About this exercise -
Return each line of the data that follows exactly as it reads.

Saved data entries -
____

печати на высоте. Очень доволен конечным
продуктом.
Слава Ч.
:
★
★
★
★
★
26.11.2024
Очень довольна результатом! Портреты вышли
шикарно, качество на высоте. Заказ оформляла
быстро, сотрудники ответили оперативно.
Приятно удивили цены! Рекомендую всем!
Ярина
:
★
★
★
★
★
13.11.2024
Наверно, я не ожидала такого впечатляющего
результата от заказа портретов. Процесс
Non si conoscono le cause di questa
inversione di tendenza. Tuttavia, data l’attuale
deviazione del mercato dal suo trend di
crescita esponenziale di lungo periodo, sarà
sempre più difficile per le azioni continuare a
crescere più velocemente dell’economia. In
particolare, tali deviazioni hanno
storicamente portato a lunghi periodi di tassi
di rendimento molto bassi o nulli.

____

Result of this task -
печати на высоте. Очень доволен конечным
продуктом.
Слава Ч.
:
★
★
★
★
★
26.11.2024
Очень довольна результатом! Портреты вышли
шикарно, качество на высоте. Заказ оформляла
быстро, сотрудники ответили оперативно.
Приятно удивили цены! Рекомендую всем!
Ярина
:
★
★
★
★
★
13.11.2024
Наверно, я не ожидала такого впечатляющего
результата от заказа портретов. Процесс
Non si conoscono le cause di questa
inversione di tendenza. Tuttavia, data l’attuale
deviazione del mercato dal suo trend di
crescita esponenziale di lungo periodo, sarà
sempre più difficile per le azioni continuare a
crescere più velocemente dell’economia. In
particolare, tali deviazioni hanno
storicamente portato a lunghi periodi di tassi
di rendimento molto bassi o nulli.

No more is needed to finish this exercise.